Some things need to get out: I think I just figured out (actually thanks to the post from yesterday) why I felt so hurt when a darn tabloid published one of my images they had snatched from flickr despite of clear copyright notices. This image is a piece of me: it is firstly a personal thing and only then something I choose to show others. It has history, it has emotions associated with it, it means so very much to me. The image itself is not very spectacular but same feelings apply for all of them.

The tabloid (published by Presshouse, god bless you, fellas!) chose to pay me around $20 for the image. From consulting some friends with a law degree I learned that I could hardly expect more. You see, even if I go to court, the judge will most probably only state that I am to paid the "usual" fee. Well, and it is something like $20 around here.

So there's a question: is it just that one could go and take my innermost feelings and thoughts and push it out in the cheapest and dirtiest way possible and get away with no consequences whatsoever?

Saturday, January 13, 2007

On photography

I discovered this cool thing called Blurb that allows you to turn your pictures into an actual physical book. Initially I just figured to give it a try and imported a couple of sets from my flickr account but that thing started to look positively nice so I went through some trouble by adding some poetry I found matching (thanks, google) and doing some editing on the pictures. The whole thing turned out to be something I really liked and so I showed it to my wife. Well, she found the whole thing artistically nice but fairly depressing. Which lead to a discussion on what messages do my images convey.

Well, screw that. Why do my messages have to convey any message?
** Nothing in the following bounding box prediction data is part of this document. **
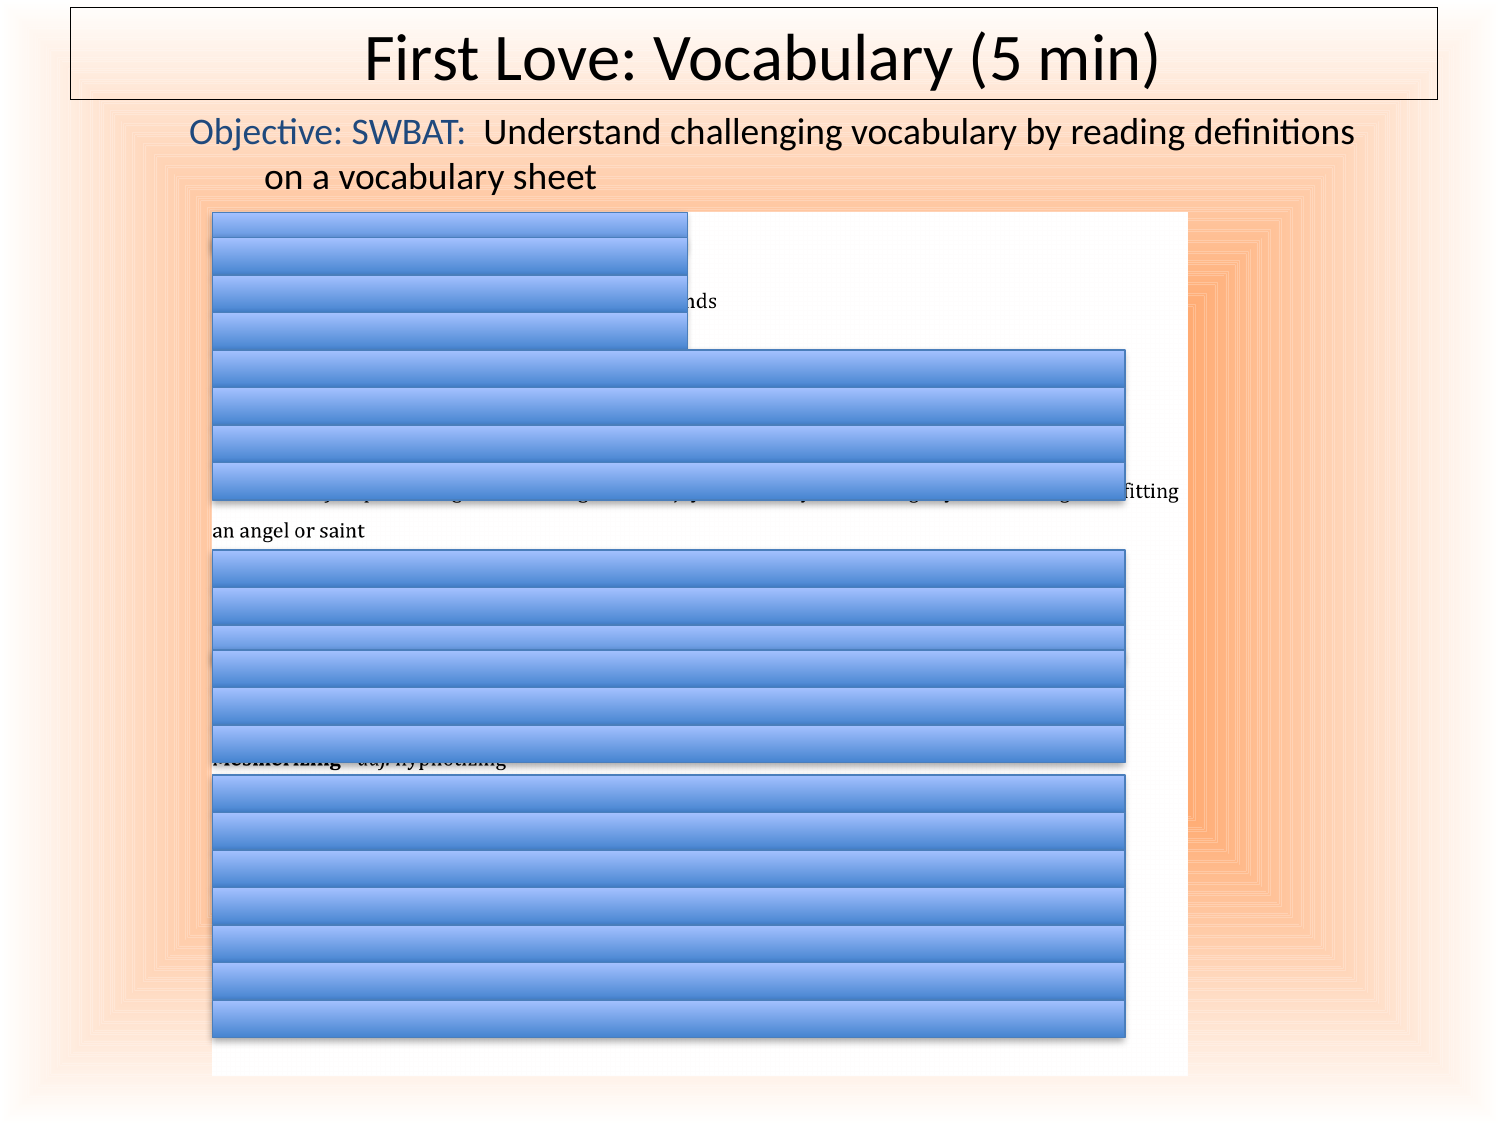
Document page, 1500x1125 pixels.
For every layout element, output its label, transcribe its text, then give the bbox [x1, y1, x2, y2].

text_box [212, 212, 1188, 1076]
title First Love: Vocabulary (5 min) [70, 7, 1438, 100]
text_box Objective: SWBAT: Understand challenging vocabulary by reading definitions on a vocabulary sheet [70, 99, 1413, 250]
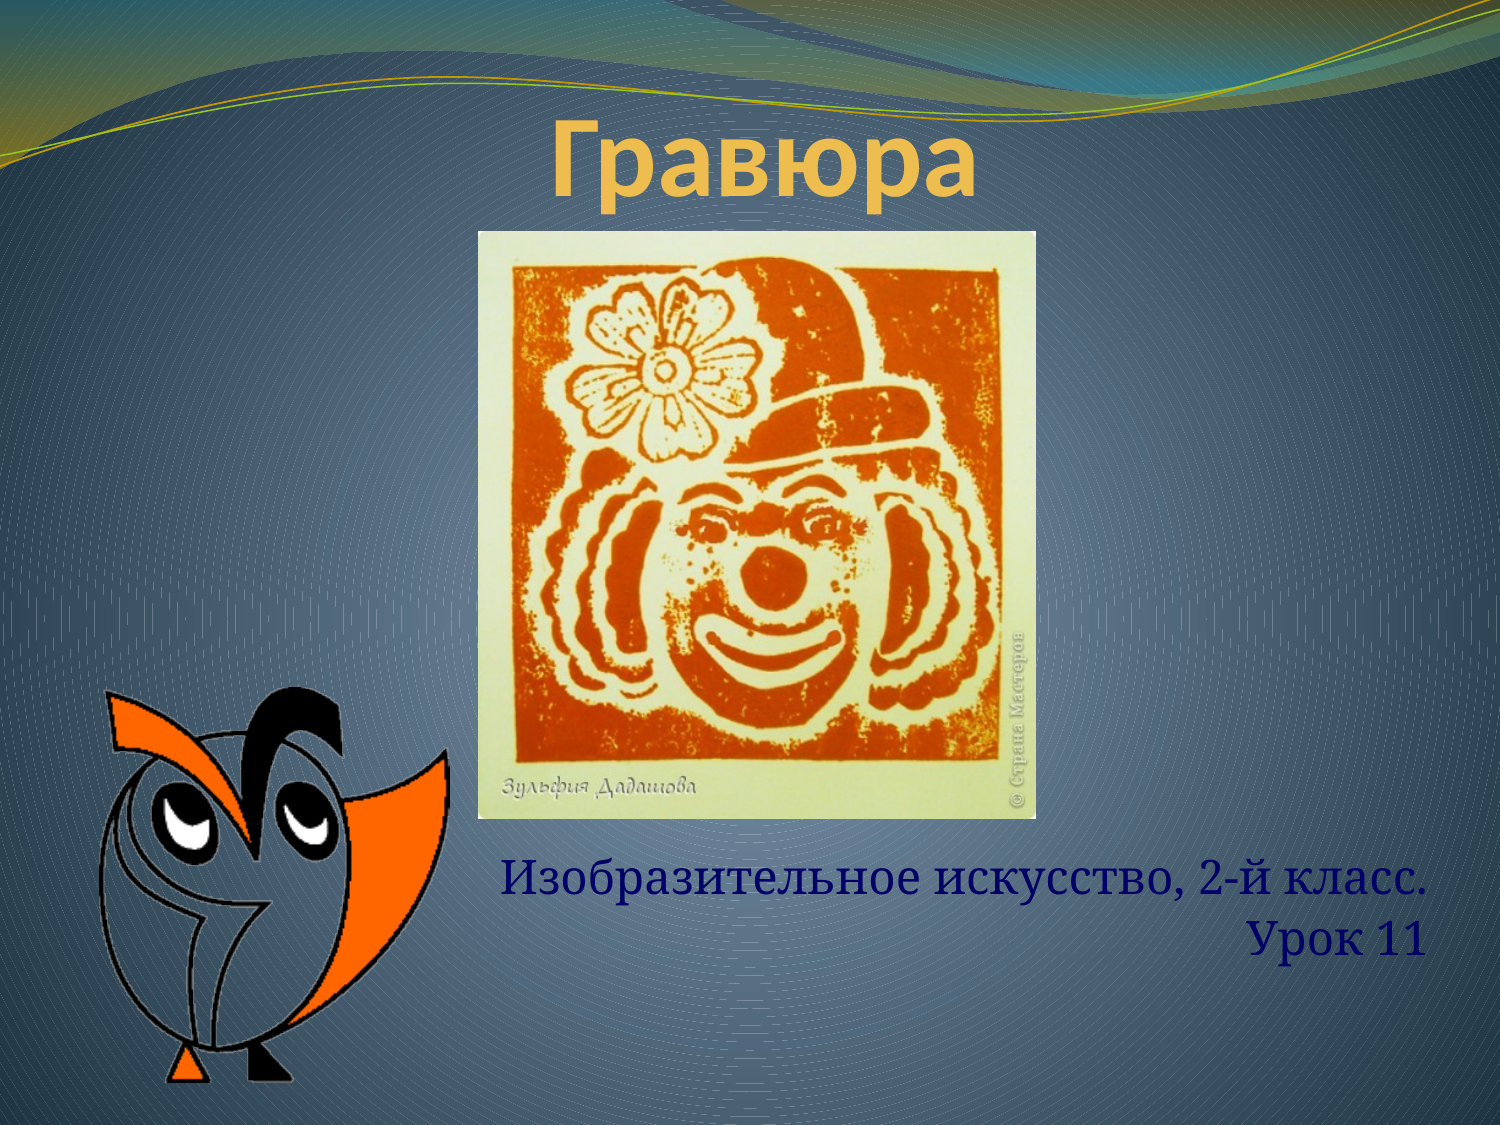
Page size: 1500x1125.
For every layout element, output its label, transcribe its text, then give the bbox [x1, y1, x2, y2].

One could argue that even standing in a room facing the wall is a form a communication and thus a set of nicely printed images even more so. The truth is, I do not care. You can take a look my pictures any way you like. Whatever emotion you get is yours, not mine.

I like taking pictures, and I like the process of editing them. I also like to toy around with gadgets and I take huge joy in top-grade engineering that Canon pro lenses are a prime example of. I like wandering around in the nature and I like the silence and the knowledge that there is a hidden world I at least know to exist as opposed to most of other people. The camera is a protective device that distances me from situations I am not comfortable with (like parties and social events). The camera makes me different, allows me special treatment. This is why I take pictures. The picture itself is not primary and the emotion it conveys is even less important.

The question then remains, why do I post them on flickr or try to put them to a book? It comes down to my vanity. I like when people look at what I have done and find it beautiful. Pure vanity, a yearning for somebody to come and pat my back saying "good job" or "good eye you have there".

Of course there is no way to avoid one's feelings and emotions pouring into art they create. It is true that some of my best images are black and white, contain few people and tend to be on the dark on the mood scale. Well, I guess this is what I am. Slightly depressed (and depressing), a bit superficial and pretty ignorant of everything one supposedly has to know about Art like the names of famous photographers, the colour theory and the one of light and so on.

It has been a while

There has been a considerable silence here. Well, for a reason. It seems that being part of a bubbling boiling rocket-riding team of top engineers bound to change the world tends to take all of your time and most of your mental resources. As the rocket-ride trajectory is flattening and the company is getting more mature I have started to miss the possibility to express myself.